Federal Times Blogs
Good Morning! Today is a federal holiday, but that doesn’t mean much to hundreds of thousands of furloughed federal employees as the partial government shutdown enters its third week. According to a message from one agency leader, the Office of Personnel Management has said this is an unpaid furlough day both for non-excepted and excepted employees unless they are required to report to “perform excepted functions.”
And about ending that shutdown . . . Sunday produced lots of saber-rattling and zero tangible evidence that a deal is in sight, either on reopening the government or raising the $16.7 trillion debt ceiling, with just three days now remaining before the Obama administration says it will run out of emergency borrowing authority.
Nonetheless, Senate Majority Leader Harry Reid, D-Nev,. sounded an upbeat note, saying that he had a “productive conversation” with Senate Minority Leader Mitch McConnell, R-Ky. “Our discussions were substantive, and we will continue those discussions,” Reid said on the Senate floor, according to the Congressional Record. “I am optimistic about the prospects for a positive conclusion to the issues before this country today.”

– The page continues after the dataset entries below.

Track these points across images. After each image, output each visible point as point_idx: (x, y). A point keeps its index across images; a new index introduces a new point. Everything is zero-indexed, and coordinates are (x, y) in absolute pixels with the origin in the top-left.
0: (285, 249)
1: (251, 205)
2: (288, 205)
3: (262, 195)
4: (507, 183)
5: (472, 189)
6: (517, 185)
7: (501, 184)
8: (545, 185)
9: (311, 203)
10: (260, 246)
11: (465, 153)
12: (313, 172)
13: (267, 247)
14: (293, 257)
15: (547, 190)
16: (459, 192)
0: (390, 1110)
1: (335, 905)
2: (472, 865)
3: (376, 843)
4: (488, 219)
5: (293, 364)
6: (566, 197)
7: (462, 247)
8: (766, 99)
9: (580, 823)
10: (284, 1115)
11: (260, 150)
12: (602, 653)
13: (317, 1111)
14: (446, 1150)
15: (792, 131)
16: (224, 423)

The stock market seems a bit dubious, with the Dow Jones Industrial Average and other major indices all initially down this morning.
But if this fight originated in Republicans’ insistence on defunding implementation of the Affordable Care Act, (aka Obamacare), the battlefield has now expanded to encompass Democrats’ demands to soften or eliminate this fiscal year’s looming sequester-related budget cuts. Absent any congressional action to rewrite the 2011 Budget Control Act, the next round of reductions is likely to hit in January. McConnell is open to including changes in a debt ceiling increase, as long as the end result doesn’t raise overall spending levels and doesn’t involve a tax increase, according to an aide. But opening a new front in the conflict may make it that much harder to resolve, particularly with time growing short before a possible debt default.
Speaking on “Fox News Sunday” yesterday, Sen. Bob Corker, R-Tenn., warned that Democrats are “on the verge of being one tick too cute.” Just as the Republican-controlled House overreached in seeking to undo the health care law, Democrats are overreaching “as they see the House possibly in disarray,” Corker said.
The upshot (hold your breath): A final deal may involve a short-term continuing resolution to reopen the government and buy time for talks on a broader budget agreement. According to The Wall Street Journal , Reid sounded out McConnell on a CR that would run through mid-December at current spending levels, accompanied by an approximately six-month debt limit increase. In our deadline-driven political system, the expectation is that all sides will come together in time to stave off catastrophe (think August 2011). But assuming that the Senate can pass the usual stop-gap bill, the measure still has to get through the House, long-time budget watcher Stan Collender noted today in a Tweet. “No guarantee at all House GOP will follow even if [the Senate[ vote is 100-0,” Collender wrote.
In other news:
The Federal Housing Administration is calling on mortgage lenders to be sensitive to financial hardships facing federal employees and contractors subject to furloughs, layoffs or lost income stemming from the shutdown. That advisory comes as many, if not most, feds receive smaller than usual paychecks because of the shutdown.
The National Association of State Budget Officers (in case you thought the spending stalemate only affects feds) puts out a brief on what the shutdown means for state governments.
The American Federation of Government Employees warns that this week will be a “critical turning point” for many of its members as their paychecks run out.